Architecture: actions-runner-controller on spot instances
actions-runner-controller (ARC) manages self-hosted runner pods in Kubernetes. Here’s how I set it up.
Cluster setup
Dedicate a node pool to CI runners using spot/preemptible instances. Taints keep production workloads off these nodes:
# Spot node pool configuration
nodePool:
name: ci-runners
machineType: c6a.xlarge
spotInstances: true
taints:
- key: workload-type
value: ci
effect: NoSchedule
labels:
role: ci-runner
ARC’s RunnerDeployment targets this pool with matching tolerations and a nodeSelector, so runners only land on spot nodes.
Graceful preemption handling
Spot instances can be reclaimed with a two-minute warning. If you don’t handle this, builds get corrupted mid-run. The approach has three pieces:
- A termination handler DaemonSet watches the cloud provider’s metadata endpoint for interruption notices.
- On notice, the handler cordons the node and sends
SIGTERMto the runner process. - ARC’s runner reports failure gracefully, and the workflow’s
retrystrategy re-queues the job on a healthy node.

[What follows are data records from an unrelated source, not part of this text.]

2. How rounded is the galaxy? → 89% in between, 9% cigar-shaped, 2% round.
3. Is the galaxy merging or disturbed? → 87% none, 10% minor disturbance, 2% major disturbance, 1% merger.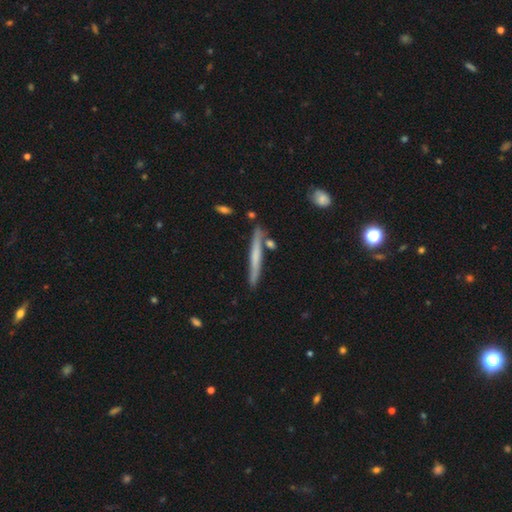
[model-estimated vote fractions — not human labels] Overall: smooth (47%; featured or disk 46%). Merging: none (83%).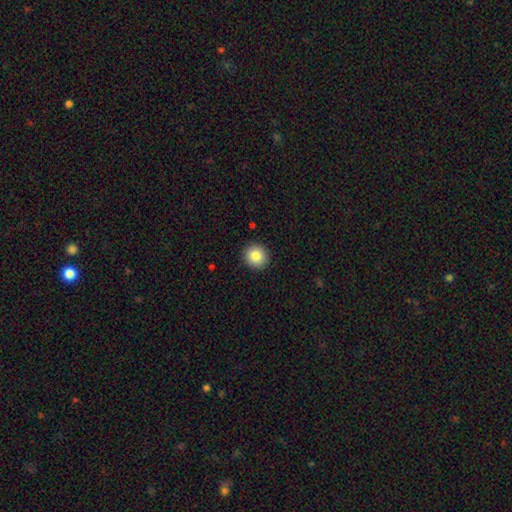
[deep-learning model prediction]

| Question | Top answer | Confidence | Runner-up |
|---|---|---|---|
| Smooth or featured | smooth | 83% | star or artifact (9%) |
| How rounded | round | 94% | in between (5%) |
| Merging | none | 92% | minor disturbance (5%) |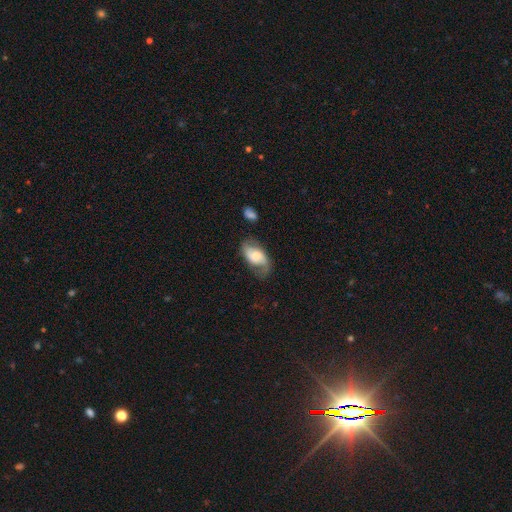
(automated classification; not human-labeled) A featured or disk galaxy (57%) with no bar (57%), spiral arms (84%) and a moderate central bulge (59%). Merging: none (57%).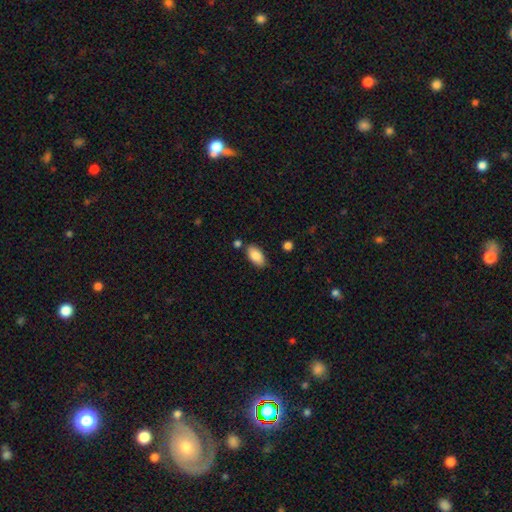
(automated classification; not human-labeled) smooth-or-featured: smooth: 86% | featured or disk: 7% | star or artifact: 7%
  how-rounded: in between: 94% | cigar-shaped: 3% | round: 3%
  merging: none: 80% | minor disturbance: 12% | merger: 5% | major disturbance: 3%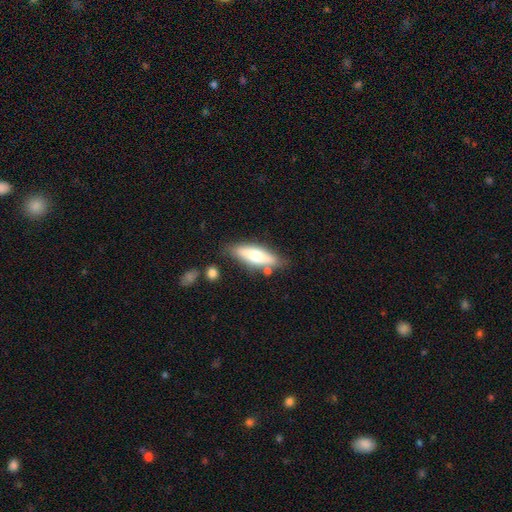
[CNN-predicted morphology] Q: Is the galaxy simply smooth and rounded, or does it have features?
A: smooth — 62%.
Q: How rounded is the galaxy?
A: in between — 51%.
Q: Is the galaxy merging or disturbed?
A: none — 75%.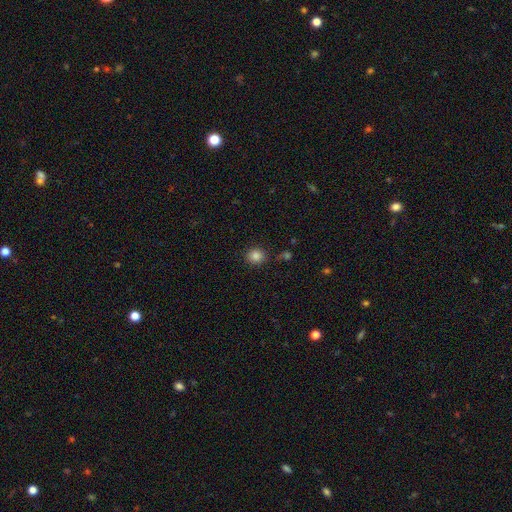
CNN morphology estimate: This is clearly a smooth galaxy (84%). How rounded: clearly round (85%). Merging: clearly none (84%).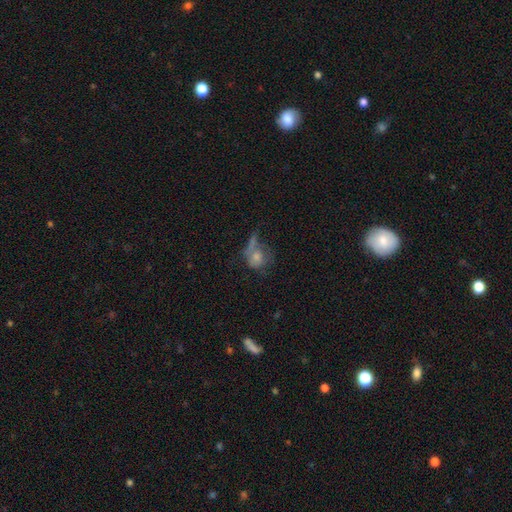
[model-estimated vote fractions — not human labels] smooth_or_featured: smooth (p=0.58) [alt: featured or disk p=0.30]
how_rounded: round (p=0.62) [alt: in between p=0.35]
merging: major disturbance (p=0.32) [alt: none p=0.30]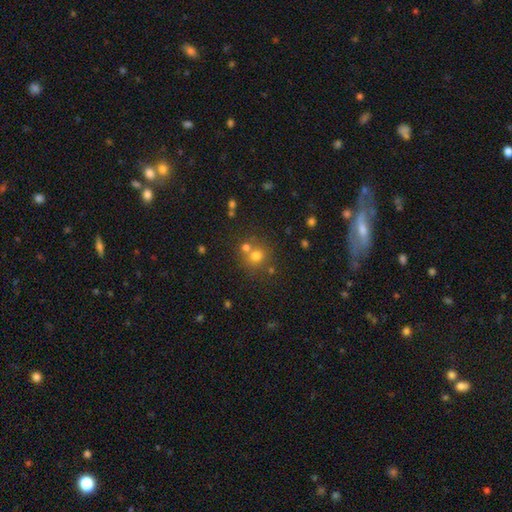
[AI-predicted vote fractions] Smooth or featured? smooth (71%)
How rounded? round (87%)
Merging? none (62%)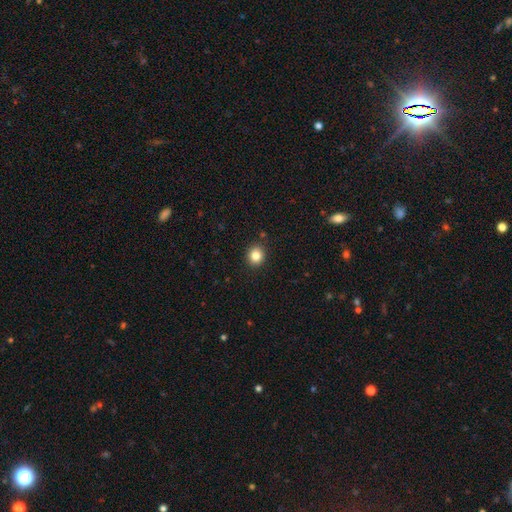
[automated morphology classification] type=smooth (83%); roundness=round (81%); merging=none (90%).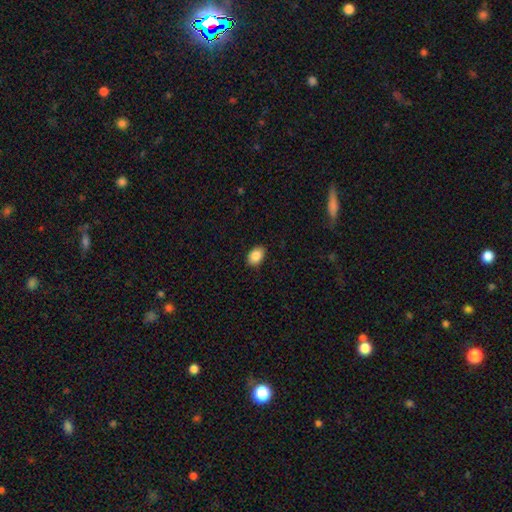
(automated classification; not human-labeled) Smooth or featured? smooth (87%)
How rounded? in between (84%)
Merging? none (88%)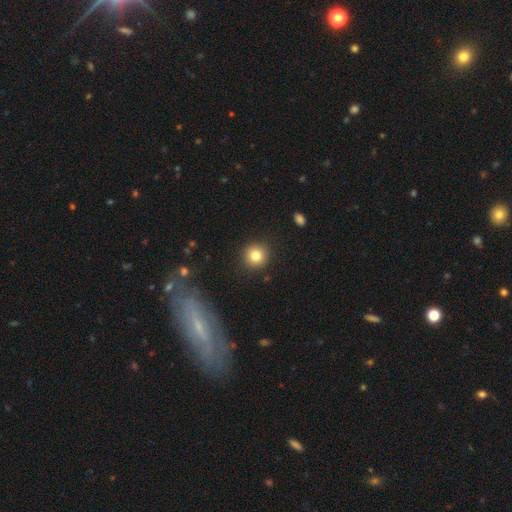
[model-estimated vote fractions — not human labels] Smooth or featured: smooth — 82% (star or artifact — 10%)
How rounded: round — 93% (in between — 6%)
Merging: none — 91% (minor disturbance — 6%)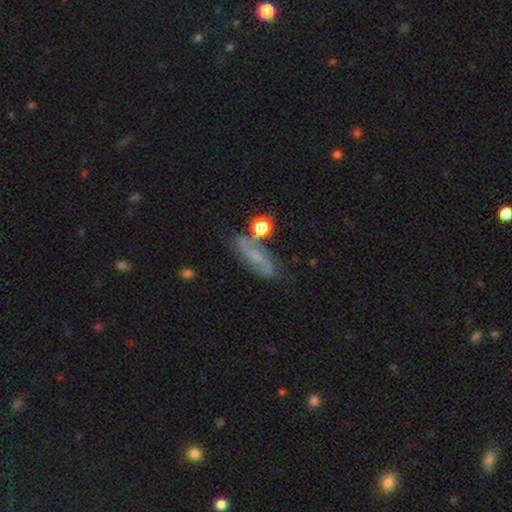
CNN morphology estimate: Smooth or featured? Predicted: featured or disk (p=0.72). Edge-on disk? Predicted: no (p=0.89). Bar? Predicted: weak (p=0.41). Spiral arms? Predicted: yes (p=0.92). Spiral winding? Predicted: loose (p=0.52). Spiral arm count? Predicted: 2 (p=0.90). Bulge size? Predicted: small (p=0.58). Merging? Predicted: none (p=0.69).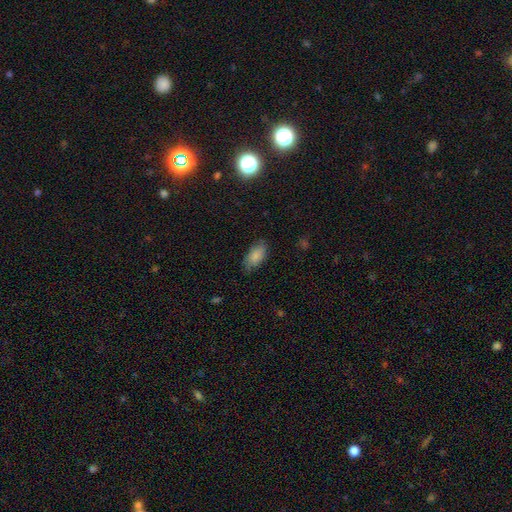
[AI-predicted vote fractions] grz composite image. It shows a smooth galaxy with no disk features (86%) that is in between round and cigar-shaped (93%). Merging: none (79%).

# Workflow with preemption-safe retry
jobs:
build:
runs-on: self-hosted
strategy:
max-parallel: 4
timeout-minutes: 30
# Re-queue on spot eviction
max-attempts: 2
Spot eviction rates on compute-heavy instance families (which are widely available) tend to sit between 3-8%. With retry logic, actual build failures from preemption drop below 1%.
The caching layer that makes it work
Spot savings are worthless if every evicted job restarts from scratch. You need persistent caching. Full stop.
Shared NVMe cache architecture
Provision a persistent volume (EBS io2 or local NVMe with a replication layer) mounted to all runner pods:
| Cache target | Typical size | Cold build | Warm build | Savings |
|---|---|---|---|---|
| Gradle dependencies + build cache | 2-5 GB | 8-12 min | 1-3 min | ~75% |
| Docker layer cache (BuildKit) | 5-15 GB | 6-10 min | 1-2 min | ~80% |
| Node modules (hashed) | 1-3 GB | 2-4 min | 10-20s | ~90% |
The Gradle build cache matters most for Kotlin/Android projects. Point it at the shared volume:
# gradle.properties
org.gradle.caching=true
org.gradle.caching.local.directory=/mnt/ci-cache/gradle/build-cache
For Docker, point BuildKit at the shared cache:
docker buildx build \
--cache-from type=local,src=/mnt/ci-cache/docker \
--cache-to type=local,dest=/mnt/ci-cache/docker,mode=max \
.
Cache eviction
Without eviction, caches grow forever. A daily CronJob that prunes entries older than 7 days and caps total size at a fixed threshold handles this. Simple LRU based on access time works fine.
Cost-per-build metrics
If you’re not measuring cost per build, you’re guessing. Export these from every build:
- cost_per_build — (instance cost/min x duration) + storage cost
- cache_hit_rate — percentage of tasks served from cache
- spot_eviction_rate — evictions / total jobs
- queue_wait_time — time from trigger to runner assignment
Push them to Prometheus via a post-job hook and build Grafana dashboards. When cost-per-build trends upward, you can see exactly which cache degraded or which workflow lost parallelism. No guessing, no “I think builds got slower.”
Where to start
Start with ARC and a spot node pool. Even a bare-bones setup with retry logic cuts costs by 60%+ with minimal reliability risk. The infrastructure payoff is immediate.
Before you scale parallelism, invest in shared caches. Adding more runners without caching just multiplies cold-build costs. Gradle build cache and Docker layer cache give you the biggest return.
And instrument cost-per-build from day one. Dashboards and alerts make optimization conversations concrete instead of vibes-based, and they keep savings durable as your team grows. Without them, costs creep back up and nobody notices until the next quarterly review.